- Film poster
- Directed by: Jerry Hopper
- Written by: Frank Gruber (story) Charles Marquis Warren (writer)
- Produced by: Nat Holt
- Starring: Charlton Heston Rhonda Fleming
- Cinematography: Ray Rennahan
- Edited by: Eda Warren
- Music by: Paul Sawtell
- Production company: Nat Holt Productions
- Distributed by: Paramount Pictures
- Release date: June 15, 1953;
- Running time: 101 minutes
- Country: United States
- Language: English
- Box office: $1.4 million (US)

= Pony Express (film) =

1953 film by Jerry Hopper

Pony Express is a 1953 American Western film directed by Jerry Hopper, filmed in Kanab, Utah, and starring Charlton Heston as Buffalo Bill, Forrest Tucker as Wild Bill Hickok, Jan Sterling as a Calamity Jane-type character, and Rhonda Fleming. The story is largely based on the 1925 silent film The Pony Express while the threat of a Californian secession is taken from Frontier Pony Express (1939).
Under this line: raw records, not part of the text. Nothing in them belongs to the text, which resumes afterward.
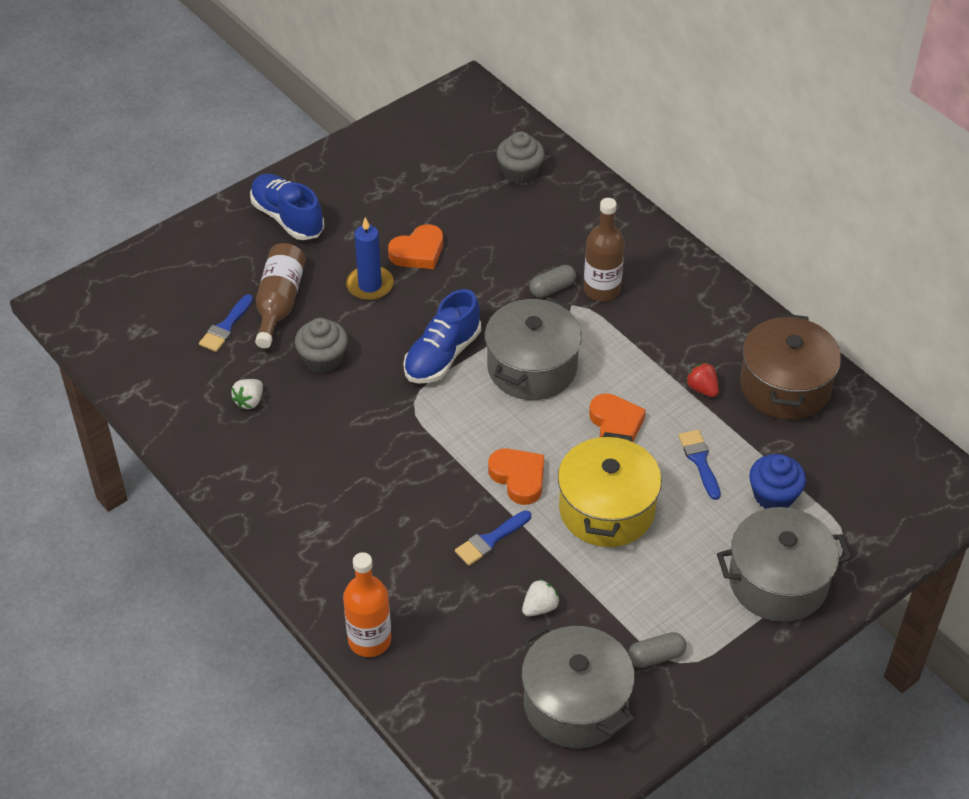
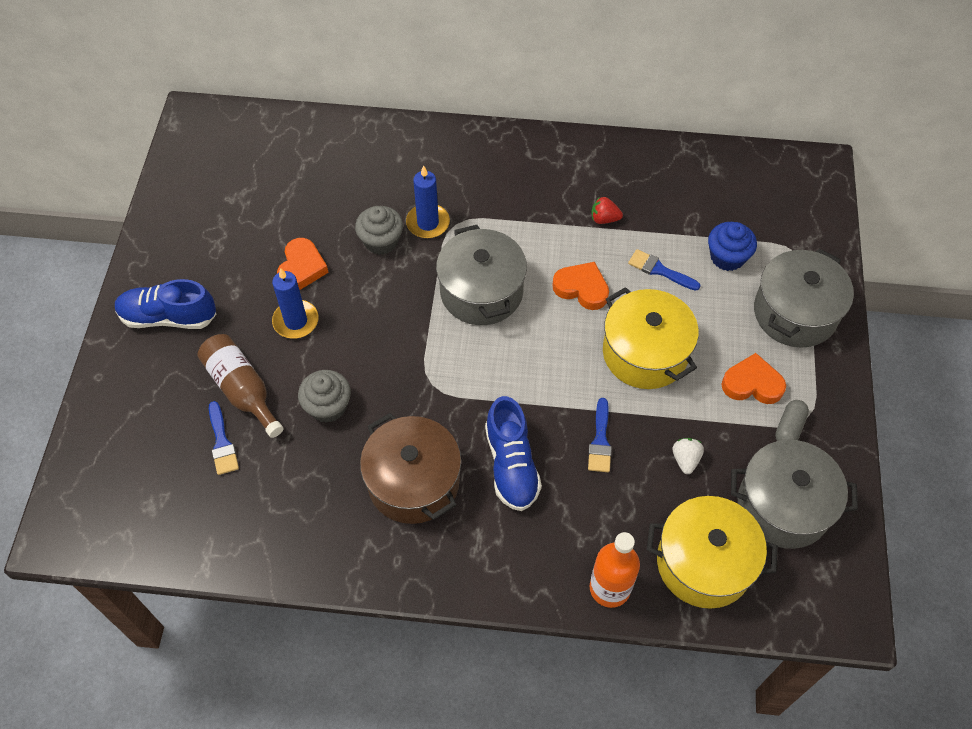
camera: 45 degrees left, 10 degrees up
white strawberry [231,379,263,409] -> none
blue shoe [403,289,481,384] -> blue shoe moved to [485,396,542,511]
orange heart [488,448,544,505] -> orange heart moved to [722,353,786,404]
grey cupcake [497,131,545,184] -> grey cupcake moved to [355,206,403,255]
grey capsule [529,265,576,298] -> blue candle [406,166,450,238]
brown bottle [584,198,625,301] -> none
brown pot [740,313,841,420] -> brown pot moved to [360,413,461,524]
none -> yellow pot [647,496,778,609]

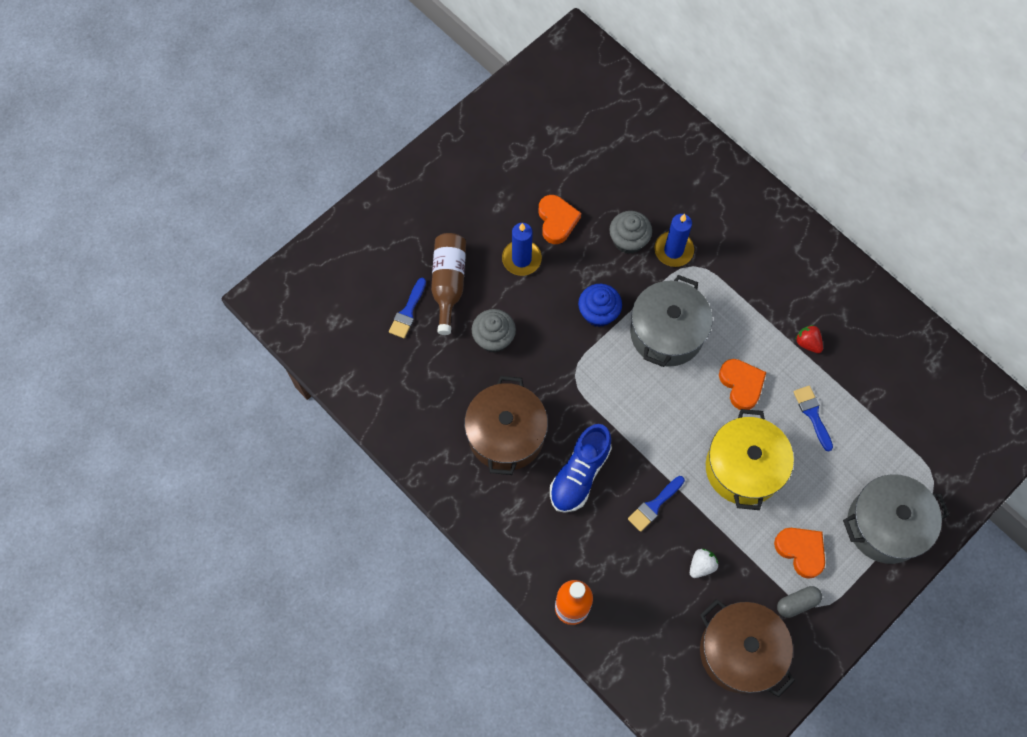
camera: 40 degrees right, 10 degrees up
blue shoe [115,279,217,329] -> none
orange heart [277,238,329,290] -> orange heart turned 60 degrees counterclockwise [538,195,581,244]
yellow pot [647,496,778,609] -> none
blue cupcake [708,222,757,271] -> blue cupcake moved to [578,284,622,327]
grey pot [731,440,858,549] -> brown pot [700,599,795,697]

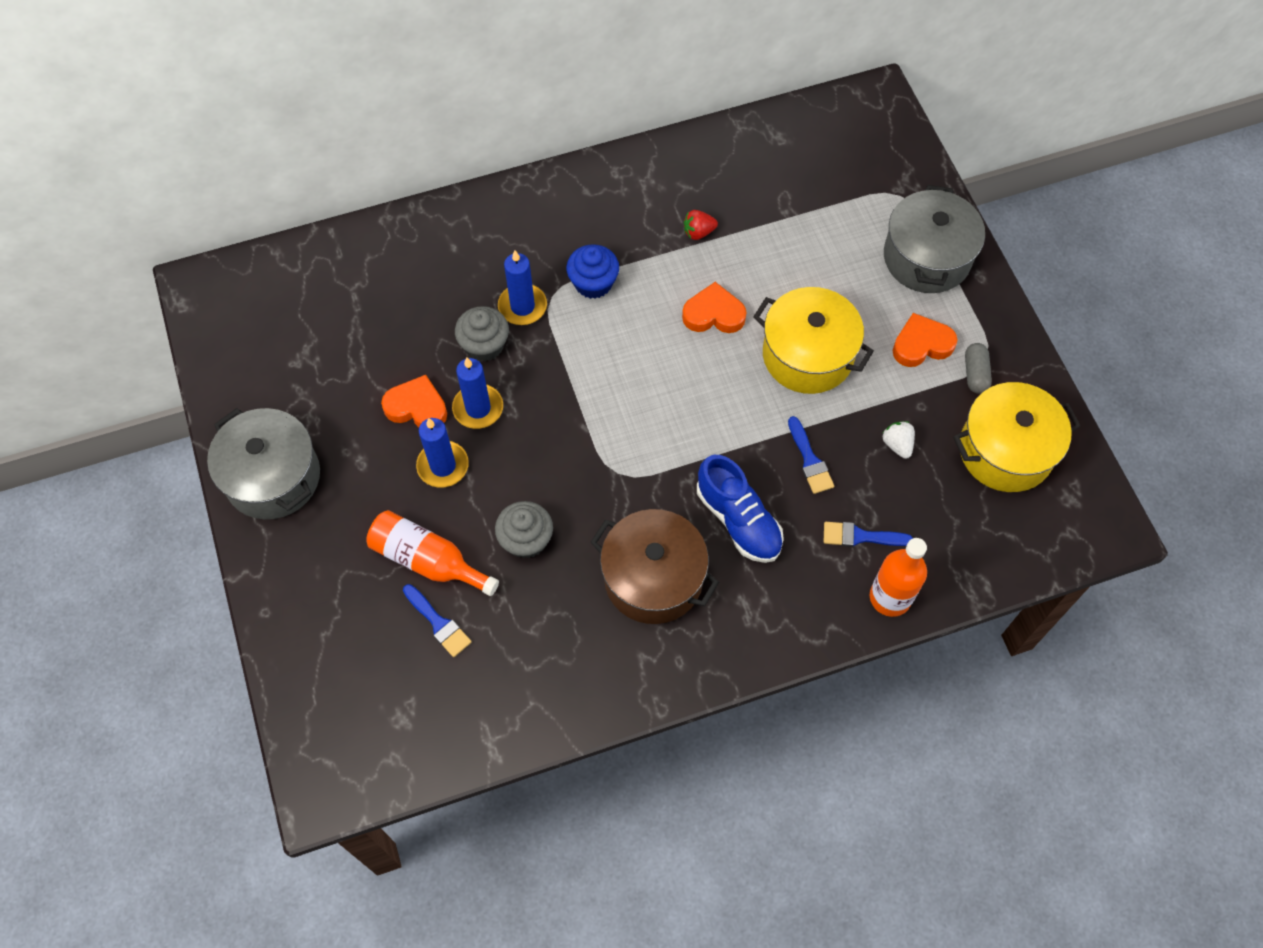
camera: 65 degrees left, 5 degrees down
brown bottle [431,233,466,335] -> orange bottle [366,510,499,596]
blue cupcake [578,284,622,327] -> blue cupcake moved to [566,244,619,299]
grey pot [630,275,712,367] -> grey pot moved to [207,408,320,519]
brown pot [700,599,795,697] -> yellow pot [953,382,1081,492]
blue brush [793,385,833,452] -> blue brush moved to [824,522,913,547]
none -> blue candle [452,357,503,429]

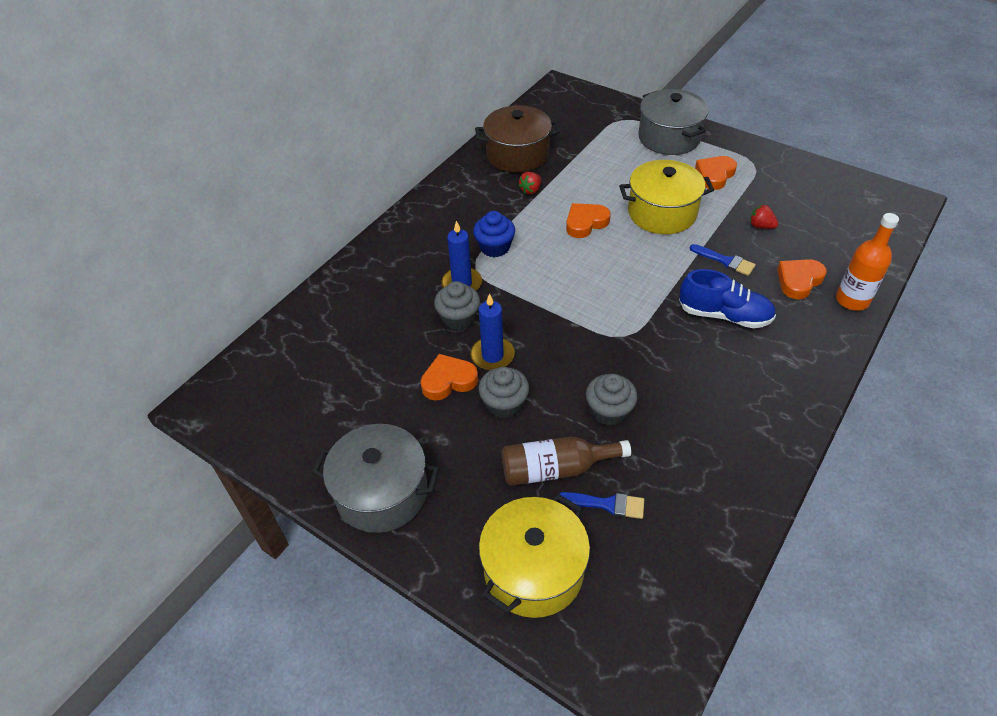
camera: 35 degrees left, 15 degrees down
orange bottle [366,510,499,596] -> brown bottle [502,437,631,486]
blue candle [416,418,469,488] -> grey cupcake [479,367,529,418]
brown pot [590,509,719,624] -> brown pot moved to [475,105,560,173]
blue brush [824,522,913,547] -> orange heart [777,259,827,299]
white strawberry [883,421,915,459] -> red strawberry [750,205,778,229]
yellow pot [953,382,1081,492] -> yellow pot moved to [479,494,590,618]
grey capsule [965,343,992,394] -> none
The film is an historical account of the formation of the Pony Express rapid transcontinental mail delivery in the United States in 1860–1861. Although it gives no credit to the real founders of the Pony Express, Buffalo Bill Cody did ride for them, having signed up when he was 15 years old.

==Plot==
In 1860, Buffalo Bill and Wild Bill Hickok join forces to establish a mail route from St. Joseph, Missouri, to Sacramento, California. On the way, they battle the weather, hostile Indians and California secessionists intent on shutting the operation down to encourage California to secede from the Union.

==Cast==
- Charlton Heston as William Frederick 'Buffalo Bill' Cody
- Rhonda Fleming as Evelyn Hastings
- Forrest Tucker as Wild Bill Hickok
- Jan Sterling as Denny Russell
- Michael Moore as Rance Hastings
- Porter Hall as Jim Bridger
- Richard Shannon as Red Barrett
- Henry Brandon as Joe Cooper
- Stuart Randall as Pemberton
- Lewis Martin as Sergeant Russell
- Pat Hogan as Chief Yellow Hand
- Eric Alden as Miller
- Howard Joslin as Harvey

==Production==
Charlton Heston did a film tie-in advertisement for Camel cigarettes.

Parts of the film were shot in Kanab Creek, Kanab movie fort, the Gap, and Johnson Canyon in Utah.